#### DIRECTIONS:
Reproduce the listing exactly. Omit pictures.
*** EXTRACTED MATERIAL
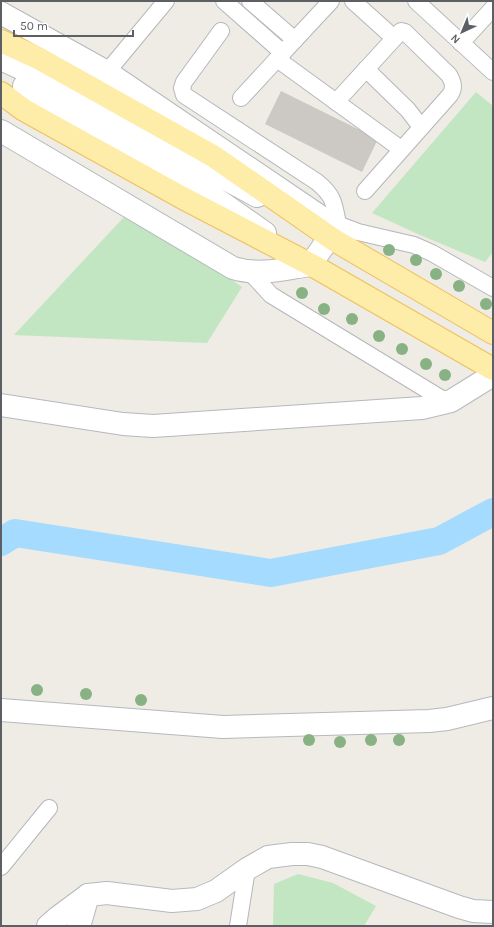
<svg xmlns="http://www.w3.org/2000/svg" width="494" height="927" font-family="Karla,sans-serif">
	<rect width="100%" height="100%" fill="#eeece4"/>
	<g fill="#c2e6c1">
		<path d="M476 92 493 106V252L485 262 420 235 372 213Z"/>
		<path d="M124 217 203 260 242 287 207 343 14 335Z"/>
		<path d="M298 874 333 883 376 906 364 926H273L274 884Z"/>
	</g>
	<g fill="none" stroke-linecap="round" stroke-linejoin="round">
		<path stroke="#a4dbfe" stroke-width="28" d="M1 542 15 533 271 573 439 541 493 512"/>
	</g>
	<path fill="#ccc8c3" d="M281 91 378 139 362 172 265 124Z"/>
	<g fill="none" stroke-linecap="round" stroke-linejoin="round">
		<g stroke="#b4b7bb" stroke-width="18">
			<g id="street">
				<path d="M224 1 283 53"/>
				<path d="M250 1 295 40"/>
				<path d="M353 1 394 38"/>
				<path d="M416 1 493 72"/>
				<path d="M221 31 184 82 182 88 184 95 317 182C334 196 334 203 338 224"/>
				<path d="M461 43 493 8"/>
				<path d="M277 59 331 1"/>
				<path d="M366 69 408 110 421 127"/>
				<path d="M107 72 166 1"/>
				<path d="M241 98 277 59 401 149"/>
				<path d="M336 102 401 31 405 32 408 35 449 75C453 82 455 88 450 95L365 191"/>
				<path d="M329 221 358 232 414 245 432 253 493 288"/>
				<path d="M250 272 271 295 447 402"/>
				<path d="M1 867 49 808"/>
				<path d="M238 926 247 869"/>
			</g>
		</g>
		<g stroke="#b5b9be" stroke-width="24">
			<g id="secondary">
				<path d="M1 13 107 72 324 219 328 225 330 237 310 265C283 269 260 276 233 268L1 131"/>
				<path d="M1 59 29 72 257 196"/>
				<path d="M24 86 201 188 265 233"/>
				<path d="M1 405 123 424 153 426 422 408 451 401 493 375"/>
				<path d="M1 710 223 727 429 721 447 719 493 708"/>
				<path d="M48 926 57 918 88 895 107 893 172 901 197 899 216 891 247 869 268 857 292 854H308L322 857 459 907 473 911 493 912"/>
				<path d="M78 926 81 920 88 895"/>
			</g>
		</g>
		<g stroke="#f0bf5b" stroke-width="24">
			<g id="primary">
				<path d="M1 41 38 58 213 156 334 240 493 333"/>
				<path d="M1 93 24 110 181 197 317 268 493 369"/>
			</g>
		</g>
		<use href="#street" stroke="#fff" stroke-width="16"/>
		<use href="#secondary" stroke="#fff" stroke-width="22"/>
		<use href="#primary" stroke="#feeca9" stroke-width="22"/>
	</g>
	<g fill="#88b284">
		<circle cx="389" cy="250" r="6"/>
		<circle cx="416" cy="260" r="6"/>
		<circle cx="436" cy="274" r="6"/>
		<circle cx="459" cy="286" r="6"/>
		<circle cx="302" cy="293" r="6"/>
		<circle cx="486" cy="304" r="6"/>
		<circle cx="324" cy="309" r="6"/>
		<circle cx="352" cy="319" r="6"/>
		<circle cx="379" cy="336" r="6"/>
		<circle cx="402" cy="349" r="6"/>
		<circle cx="426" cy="364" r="6"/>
		<circle cx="445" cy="375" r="6"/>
		<circle cx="37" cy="690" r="6"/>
		<circle cx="86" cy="694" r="6"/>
		<circle cx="141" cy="700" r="6"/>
		<circle cx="309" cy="740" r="6"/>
		<circle cx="371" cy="740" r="6"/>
		<circle cx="399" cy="740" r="6"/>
		<circle cx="340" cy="742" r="6"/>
	</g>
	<rect width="494" height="927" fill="none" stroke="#5c6064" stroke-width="4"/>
	<g transform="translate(462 32) rotate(224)" stroke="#ffffff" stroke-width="3" paint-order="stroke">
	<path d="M0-3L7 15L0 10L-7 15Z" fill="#5c6064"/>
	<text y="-6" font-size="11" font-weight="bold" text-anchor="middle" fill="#5c6064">N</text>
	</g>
	<path d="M14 30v6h119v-6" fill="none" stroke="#5c6064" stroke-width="2"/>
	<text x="20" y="30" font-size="12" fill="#5c6064" stroke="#ffffff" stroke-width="3" paint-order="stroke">50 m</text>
</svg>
******
#### ANSWER SPACE:
<svg xmlns="http://www.w3.org/2000/svg" width="494" height="927" font-family="Karla,sans-serif">
	<rect width="100%" height="100%" fill="#eeece4"/>
	<g fill="#c2e6c1">
		<path d="M476 92 493 106V252L485 262 420 235 372 213Z"/>
		<path d="M124 217 203 260 242 287 207 343 14 335Z"/>
		<path d="M298 874 333 883 376 906 364 926H273L274 884Z"/>
	</g>
	<g fill="none" stroke-linecap="round" stroke-linejoin="round">
		<path stroke="#a4dbfe" stroke-width="28" d="M1 542 15 533 271 573 439 541 493 512"/>
	</g>
	<path fill="#ccc8c3" d="M281 91 378 139 362 172 265 124Z"/>
	<g fill="none" stroke-linecap="round" stroke-linejoin="round">
		<g stroke="#b4b7bb" stroke-width="18">
			<g id="street">
				<path d="M224 1 283 53"/>
				<path d="M250 1 295 40"/>
				<path d="M353 1 394 38"/>
				<path d="M416 1 493 72"/>
				<path d="M221 31 184 82 182 88 184 95 317 182C334 196 334 203 338 224"/>
				<path d="M461 43 493 8"/>
				<path d="M277 59 331 1"/>
				<path d="M366 69 408 110 421 127"/>
				<path d="M107 72 166 1"/>
				<path d="M241 98 277 59 401 149"/>
				<path d="M336 102 401 31 405 32 408 35 449 75C453 82 455 88 450 95L365 191"/>
				<path d="M329 221 358 232 414 245 432 253 493 288"/>
				<path d="M250 272 271 295 447 402"/>
				<path d="M1 867 49 808"/>
				<path d="M238 926 247 869"/>
			</g>
		</g>
		<g stroke="#b5b9be" stroke-width="24">
			<g id="secondary">
				<path d="M1 13 107 72 324 219 328 225 330 237 310 265C283 269 260 276 233 268L1 131"/>
				<path d="M1 59 29 72 257 196"/>
				<path d="M24 86 201 188 265 233"/>
				<path d="M1 405 123 424 153 426 422 408 451 401 493 375"/>
				<path d="M1 710 223 727 429 721 447 719 493 708"/>
				<path d="M48 926 57 918 88 895 107 893 172 901 197 899 216 891 247 869 268 857 292 854H308L322 857 459 907 473 911 493 912"/>
				<path d="M78 926 81 920 88 895"/>
			</g>
		</g>
		<g stroke="#f0bf5b" stroke-width="24">
			<g id="primary">
				<path d="M1 41 38 58 213 156 334 240 493 333"/>
				<path d="M1 93 24 110 181 197 317 268 493 369"/>
			</g>
		</g>
		<use href="#street" stroke="#fff" stroke-width="16"/>
		<use href="#secondary" stroke="#fff" stroke-width="22"/>
		<use href="#primary" stroke="#feeca9" stroke-width="22"/>
	</g>
	<g fill="#88b284">
		<circle cx="389" cy="250" r="6"/>
		<circle cx="416" cy="260" r="6"/>
		<circle cx="436" cy="274" r="6"/>
		<circle cx="459" cy="286" r="6"/>
		<circle cx="302" cy="293" r="6"/>
		<circle cx="486" cy="304" r="6"/>
		<circle cx="324" cy="309" r="6"/>
		<circle cx="352" cy="319" r="6"/>
		<circle cx="379" cy="336" r="6"/>
		<circle cx="402" cy="349" r="6"/>
		<circle cx="426" cy="364" r="6"/>
		<circle cx="445" cy="375" r="6"/>
		<circle cx="37" cy="690" r="6"/>
		<circle cx="86" cy="694" r="6"/>
		<circle cx="141" cy="700" r="6"/>
		<circle cx="309" cy="740" r="6"/>
		<circle cx="371" cy="740" r="6"/>
		<circle cx="399" cy="740" r="6"/>
		<circle cx="340" cy="742" r="6"/>
	</g>
	<rect width="494" height="927" fill="none" stroke="#5c6064" stroke-width="4"/>
	<g transform="translate(462 32) rotate(224)" stroke="#ffffff" stroke-width="3" paint-order="stroke">
	<path d="M0-3L7 15L0 10L-7 15Z" fill="#5c6064"/>
	<text y="-6" font-size="11" font-weight="bold" text-anchor="middle" fill="#5c6064">N</text>
	</g>
	<path d="M14 30v6h119v-6" fill="none" stroke="#5c6064" stroke-width="2"/>
	<text x="20" y="30" font-size="12" fill="#5c6064" stroke="#ffffff" stroke-width="3" paint-order="stroke">50 m</text>
</svg>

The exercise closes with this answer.